Global businesses with an online presence know that customers from any part of the world can opt in for their services and provide their personal information. As good for business and innocuous as this may seem, it opens up these businesses to regulation – the most visible right now being the General Data Protection Regulation (GDPR) which went into effect on May 25, 2018. GDPR will impact any business, whether based in the European Union (EU) or not, that processes the personal data of EU residents.  While GDPR may seem like "old news", the regulation provides a opening to talk about how your company's resiliency efforts are affected by privacy requirements.

 

To comply with GDPR, organizations will have to review their approach to data and privacy management to evaluate how they control data as part of their business continuity (BC), IT disaster recovery (ITDR), crisis management and resilience planning systems and processes.
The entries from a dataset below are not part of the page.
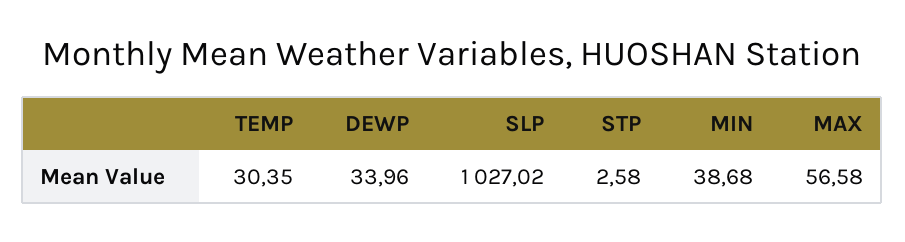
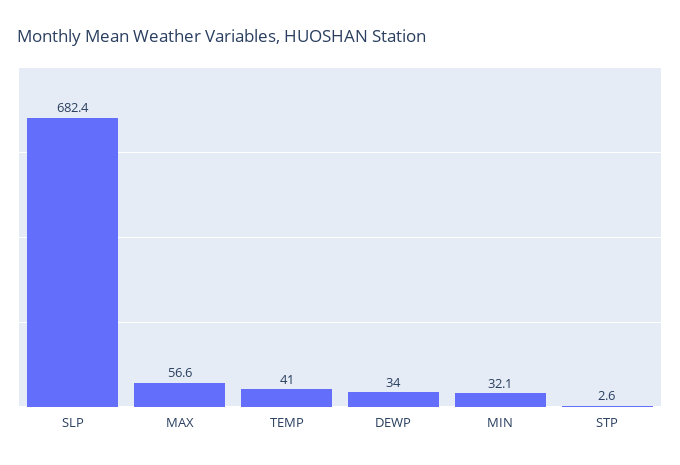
TEMP: 30.35 -> 41
SLP: 1027.02 -> 682.4
MIN: 38.68 -> 32.1

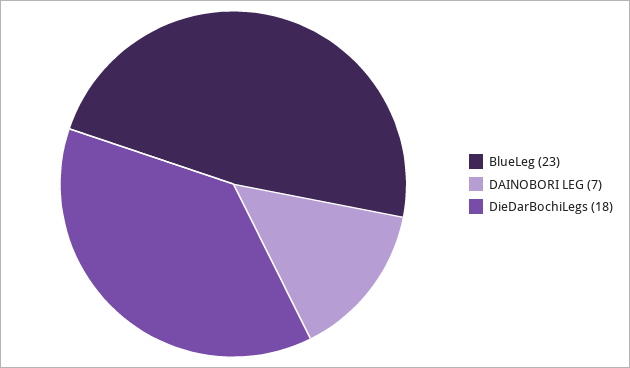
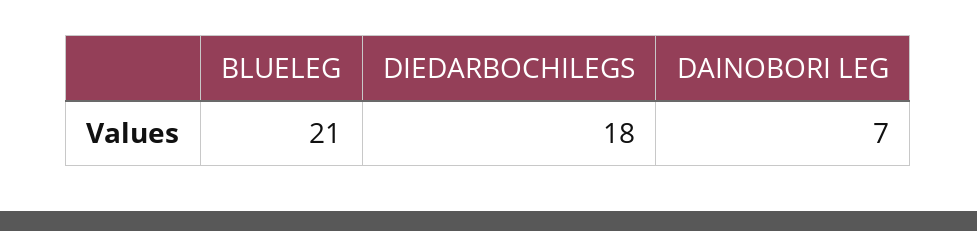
BlueLeg: 23 -> 21

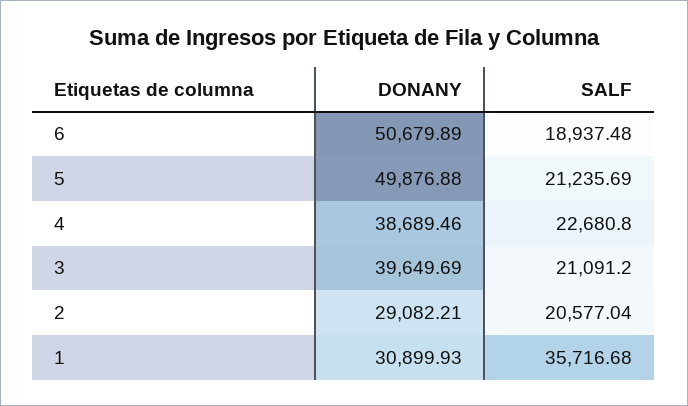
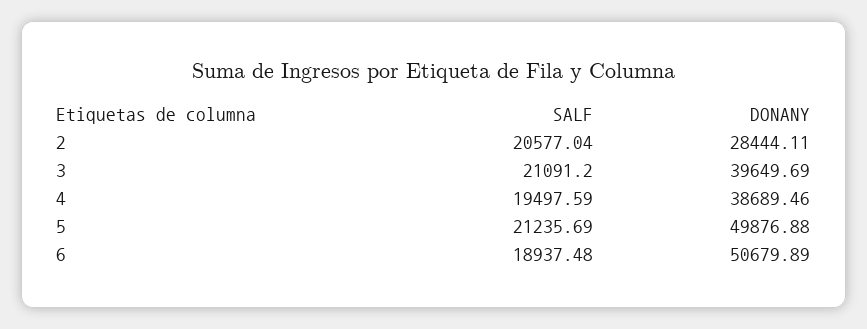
SALF, 4: 22680.8 -> 19497.59
DONANY, 2: 29082.21 -> 28444.11
DONANY, 1: 30899.93 -> none
SALF, 1: 35716.68 -> none

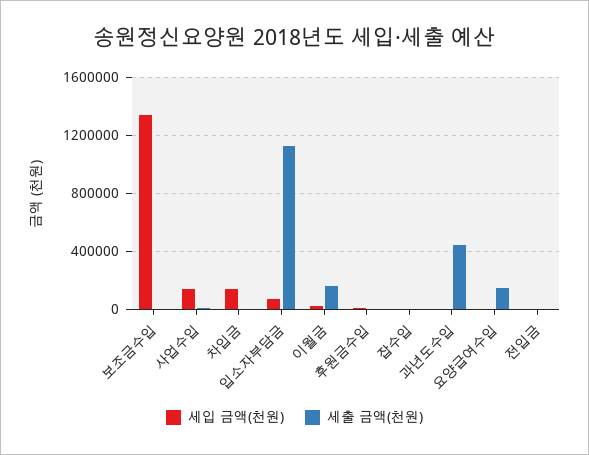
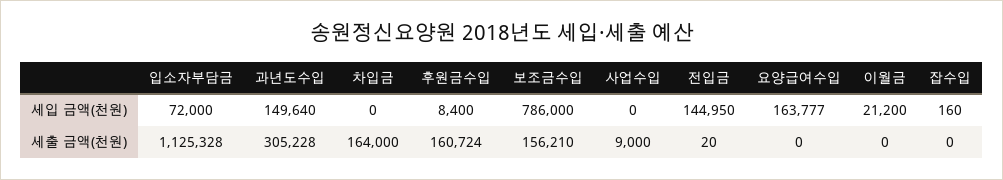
세입 금액(천원), 보조금수입: 1350000 -> 786000
세출 금액(천원), 보조금수입: 0 -> 156210
세입 금액(천원), 사업수입: 150000 -> 0
세입 금액(천원), 차입금: 150000 -> 0
세출 금액(천원), 차입금: 0 -> 164000
세출 금액(천원), 이월금: 150000 -> 0
세출 금액(천원), 후원금수입: 0 -> 160724
세입 금액(천원), 과년도수입: 0 -> 149640
세출 금액(천원), 과년도수입: 450000 -> 305228
세입 금액(천원), 요양급여수입: 0 -> 163777
세출 금액(천원), 요양급여수입: 150000 -> 0
세입 금액(천원), 전입금: 0 -> 144950

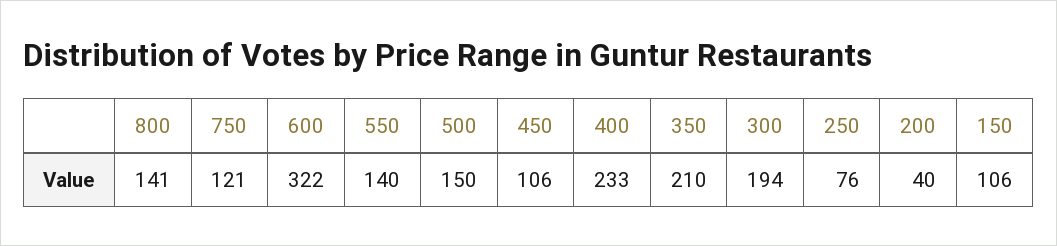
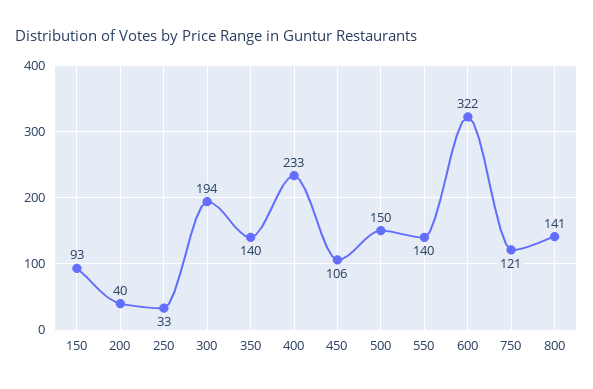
350: 210 -> 140
250: 76 -> 33
150: 106 -> 93

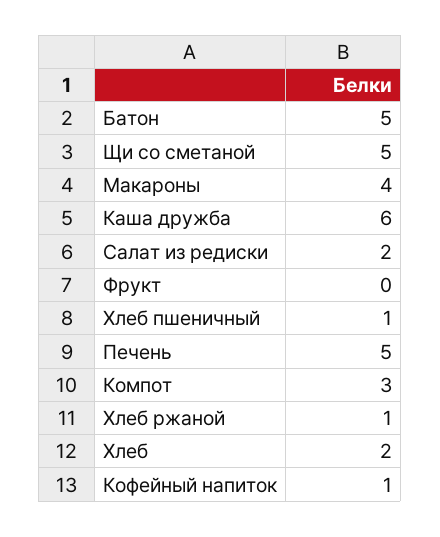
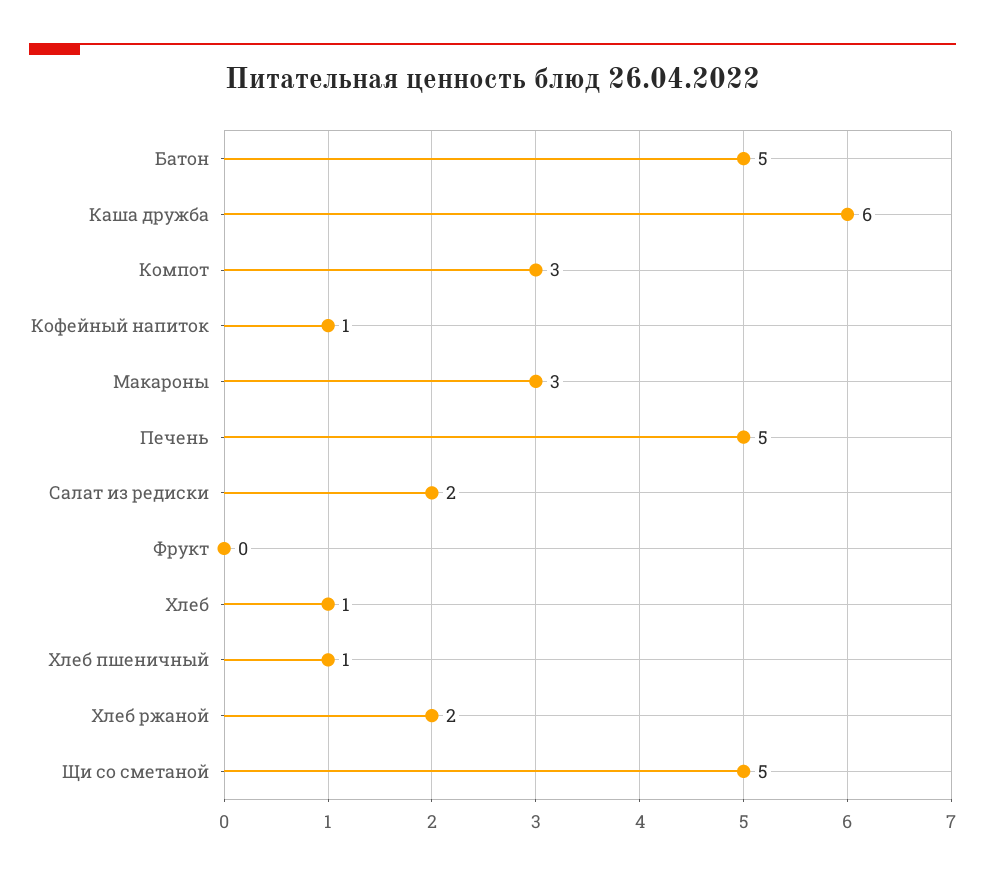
Макароны: 4 -> 3
Хлеб ржаной: 1 -> 2
Хлеб: 2 -> 1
Because GDPR rules are applicable to backup and DR systems and practices as well as production systems, these key requirements include:

 

  • the ongoing confidentiality, integrity, availability and resilience of processing systems and services
  • the ability to restore the availability and access to personal data in a timely manner in the event of a physical or technical incident
  • a process for regularly testing, assessing and evaluating the effectiveness of technical and organizational measures for ensuring the security of the processing.

 

Recovery planning has long been subject to Data Protection legislation, but the wider remit within GDPR is something organizations will need to look at to ensure they can comply with the new rules. The following are a few areas and examples:

 

  • Data privacy has often been the responsibility of the Compliance or Legal group, however, where a Data Protection Officer (DPO) is appointed, there must be proper alignment between the DPO and BC/DR programs to ensure they look at GDPR compliance holistically and coordinate their efforts accordingly
  • Recovery Time Objective (RTO) and Recovery Point Objective (RPO) take on greater importance and have to very closely align internally (between business process and IT system recovery)
  • If your DR provider is non-compliant with GDPR it could render you non-compliant, so RTO and RPO between your organization and the DR provider also have to be aligned. Questions need to include: where is the customer data held? Will customer data be accessible and available according to RTOs? Does your DR provider perform regular testing and evaluation to ensure they can achieve the RTOs and RPOs?
  • Breaches that are deemed to be high risk have to be reported by a data controller within 72 hours of becoming aware of such breach and may also require crisis management response. Therefore, IT risk and security processes must align with crisis response and management.

 

In summary, the disparate parts of the organization that manage data privacy management and business resiliency, internally and externally, must better coordinate their efforts to enable compliance with GDPR.